In summary, therefore, the slab polarizer 10 is symmetrically configured by the unique arrangement of the rectangular middle section 14 with the conical tapered outer end sections 16, 18 and the intermediate sections 20, 22, as seen in FIGS. 1, 5 and 6, with planar surface portions 36, 38 and 40, 42 of the intermediate sections 20, 22 having reverse tapered slopes as compared to the conical taper of the outer end sections 16, 18 since the regions of merger 24, 26 of the outer end and intermediate sections 16, 20 and 18, 22 are greater in thickness than that of the middle section 14. The polarizer 10 is symmetrical in the sense that the outer end section 16 and intermediate section 20 form a mirror image of the outer end section 18 and intermediate section 22. Thus, a view of the polarizer 10 from the side opposite to that shown in FIG. 1 would be identical to that of FIG. 1; a plan view of the polarizer 10 opposite to that of FIG. 5 would be identical to that of FIG. 5; and, an end view of the polarizer 10 opposite to that of FIG. 6 would be identical to that of FIG. 6.

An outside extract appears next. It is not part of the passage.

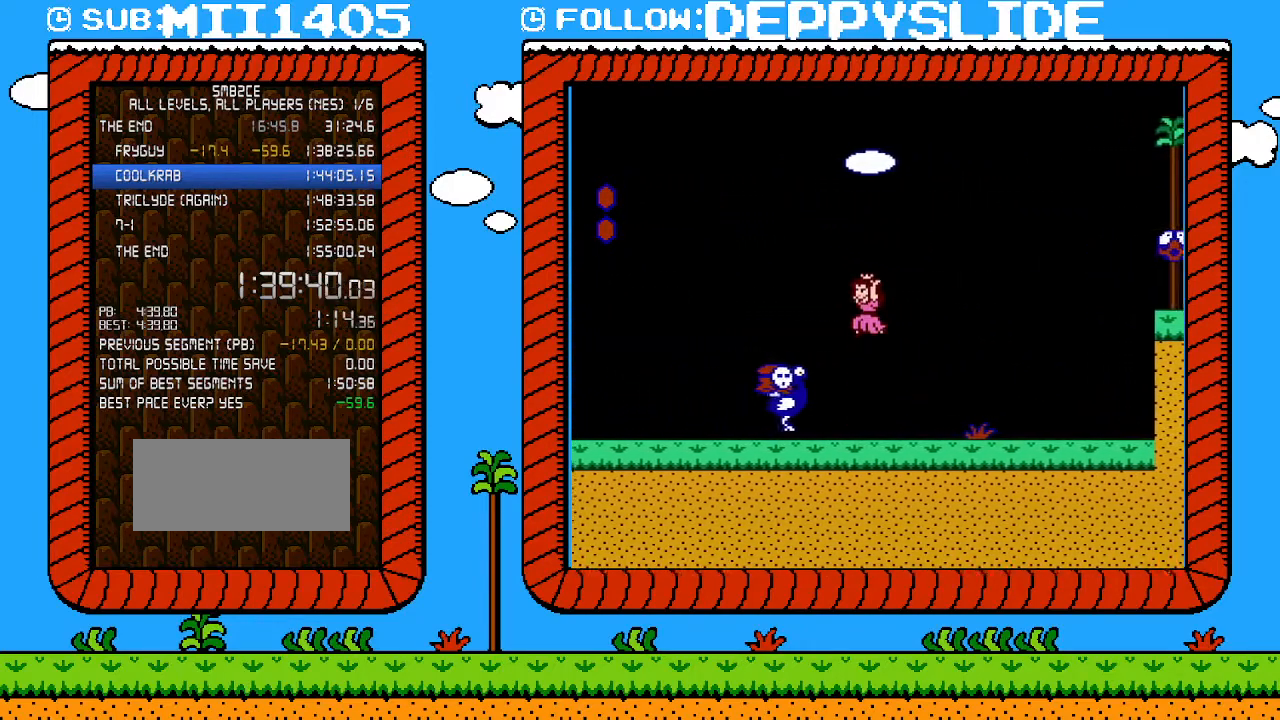
{"buttons": ["A", "B", "DPAD_UP", "DPAD_RIGHT"], "events": [[83, "DPAD_LEFT", "up"], [117, "A", "up"], [117, "DPAD_RIGHT", "down"], [183, "DPAD_UP", "down"], [400, "A", "down"]]}
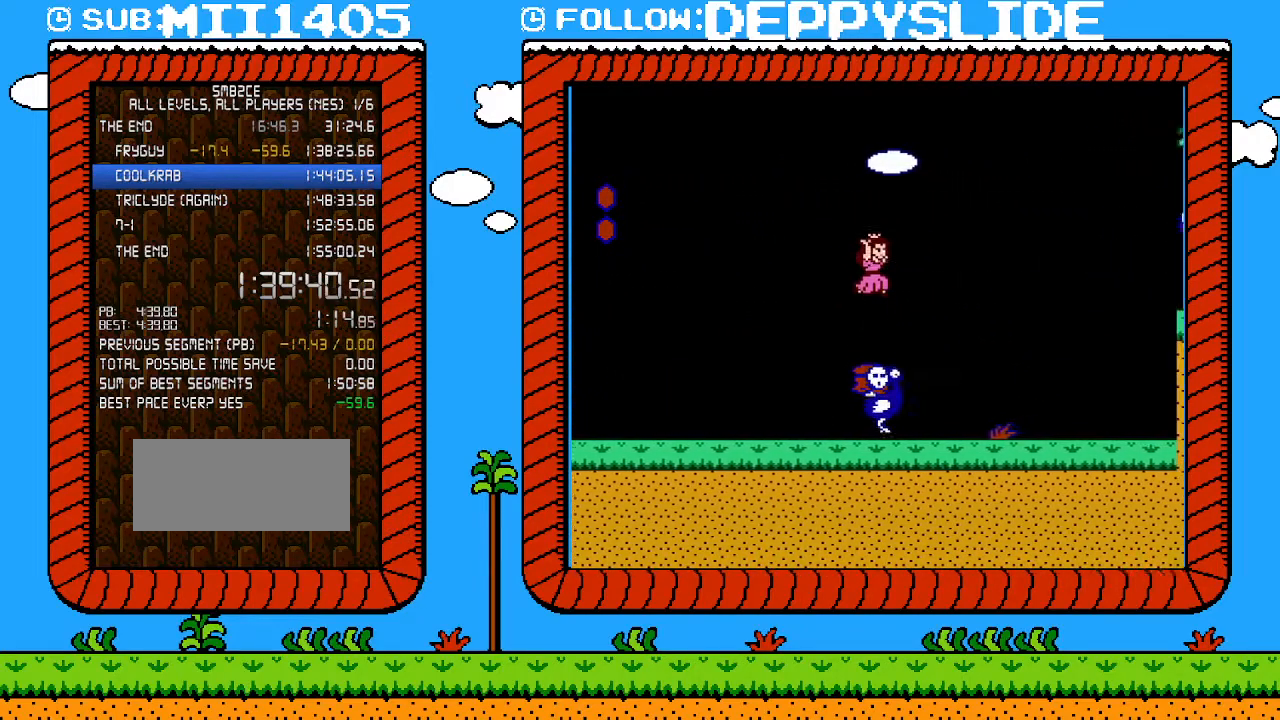
{"buttons": ["A", "B", "DPAD_UP", "DPAD_RIGHT"], "events": []}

One practical example of the dielectric slab polarizer 10 has the following dimensions and is made of dielectric material purchased from Emerson Cuming, Inc., designated by the reference HT0003, which is basically a foamed thermoset Teflon material having a dielectric constant of 2.2. The thickness "b" of the regions of merger 24, 26 is 0.415 inch, while the thickness "a" of the rectangular middle section 14 is 0.300 inch. The axial length of the polarizer 10 from tip to tip is 3.500 inches. The axial length of the planar surfaces 52, 54 of the middle section 14 is 0.550 inch, while the axial length of its curved surfaces 56, 58 is 0.600 inch. The width of the polarizer 10 at its middle section 14 is 0.935 inch. Each of the conical outer end sections 16, 18 has an axial length of 0.644 inch. Each of the intermediate sections 20, 22 has an axial length of 0.831 inch. The respective bores 60, 62 and 64, 66 are spaced 0.437 inch apart, and each has a diameter of about 0.094 inch and depth of 0.093 inch. The angle of each of the planar surfaces 36, 38 and 40, 42 of the intermediate sections 20, 22 is approximately four degrees, while the angle of each of the surfaces 28, 30 and 32, 34 of the conical outer end sections 16, 18 is approximately eighteen degrees. Each of the above-mentioned angles is in reference to the longitudinal axis of the polarizer 10.

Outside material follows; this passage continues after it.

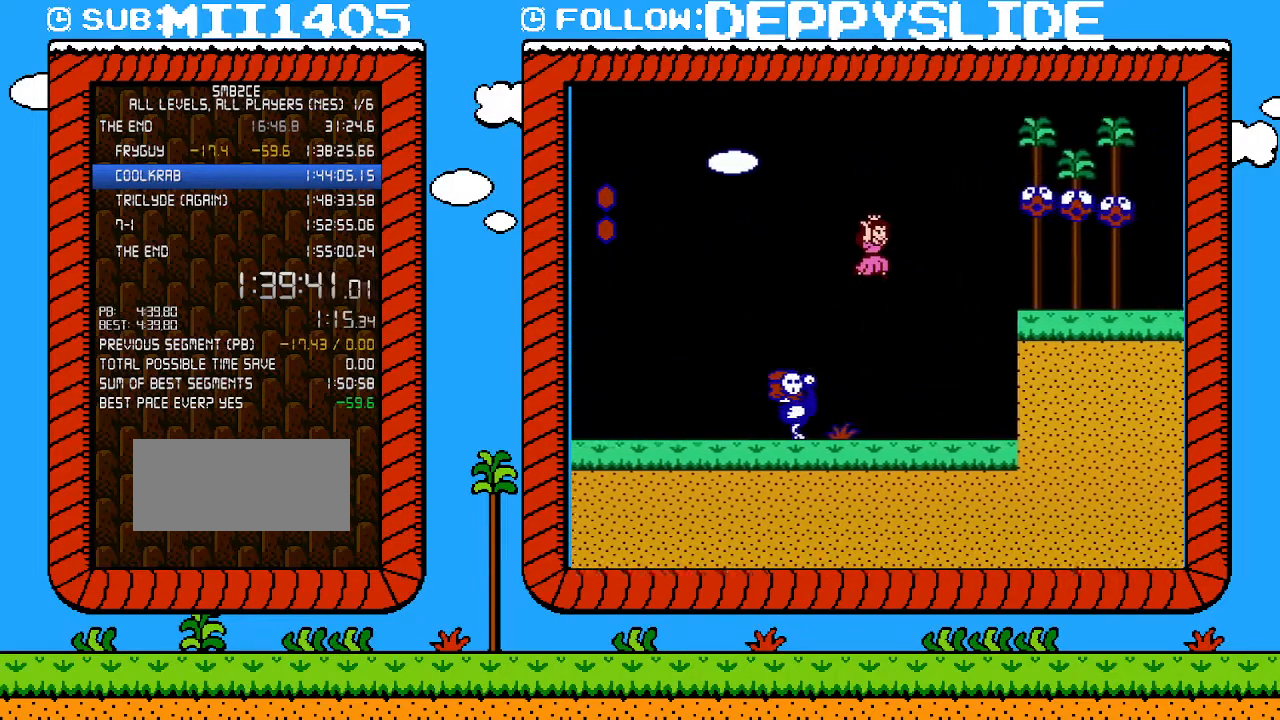
{"buttons": ["B", "DPAD_RIGHT"], "events": [[433, "A", "up"], [467, "DPAD_UP", "up"]]}
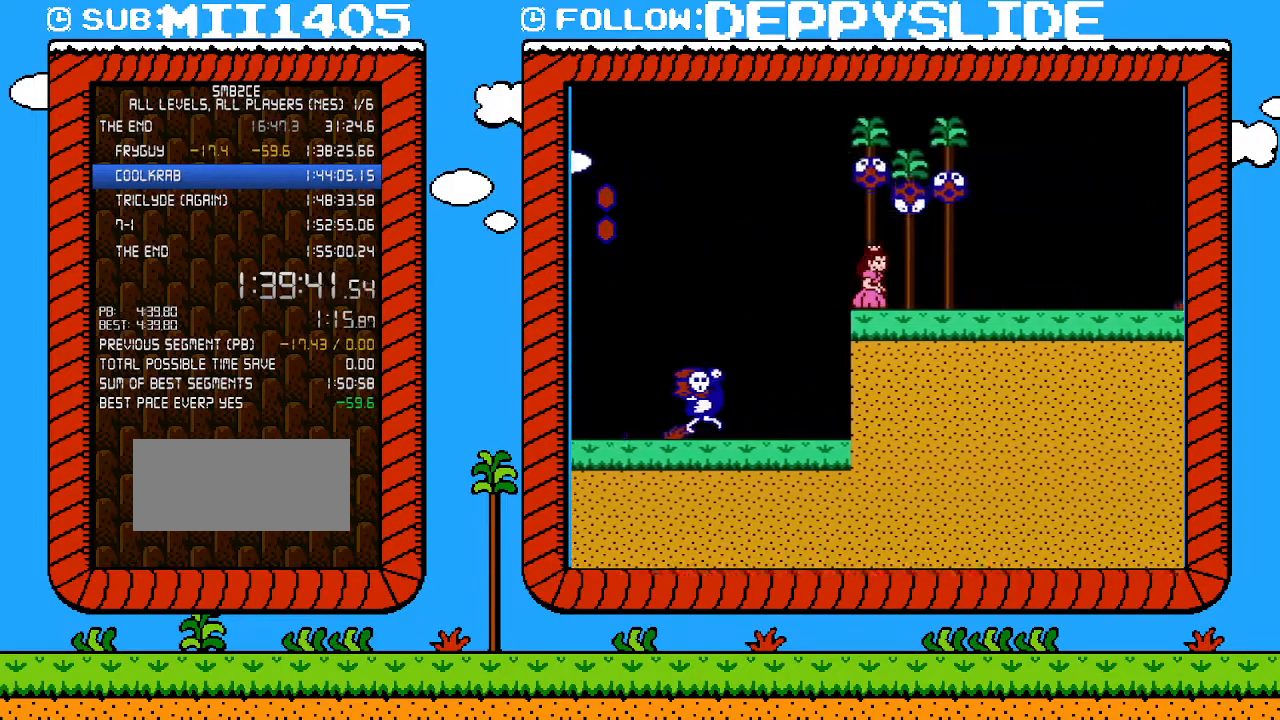
{"buttons": ["B", "DPAD_UP", "DPAD_RIGHT"], "events": [[217, "DPAD_UP", "down"]]}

The realization that the reverse tapered surfaces 36, 38 and 40, 42 of the intermediate sections 20, 22 and the regions of merger 24, 26 in the polarizer 10 of the present invention would provide better impedance matching and the required differential phase shift over a wider frequency band is the primary discovery by this inventor. The particular thickness of the regions of merge and the particular angle of the reverse tapered surfaces in the above-described one example of the polarizer of the present invention were determined empirically because the curves depicted in FIG. 4 of the Ayres article do not extend to the greater normalized thickness required by this invention.

The above dimensions of one example of the slab polarizer 10 are based on use of the polarizer with a cylindrical waveguide section having an internal diameter of 0.937 inch selected to transmit I-band frequencies. The same polarizer dimensions would hold for an equivalent square wavequide section. The polarizer dimensions would be different when it is designed for use in waveguide sections having other diameters for transmitting other frequency bands. However, the unique overall configuration of the polarizer would be the same.

FIG. 9 illustrates a graph which was prepared from data measurements made during a test conducted on the above-described one practical embodiment of the polarizer 10. The high axial ratio measured at 10.8 and 11.8 GHz. was observed to be caused by moding in the waveguide rotary joint which was used to make the measurement. Acceptable axial ratio limits for determining the bandwidth of the polarizer is about 3 dB. Based on this criteria and disregarding the abnormalities which occurred at 10.8 and 11.8 GHz., the graph of FIG. 9 demonstrates that this one practical embodiment of the polarizer 10 has an acceptable axial ratio over nearly all of the 8.4 to 12.4 GHz. bandwidth. This axial ratio is better than that described in the Ayres article over a similar bandwidth.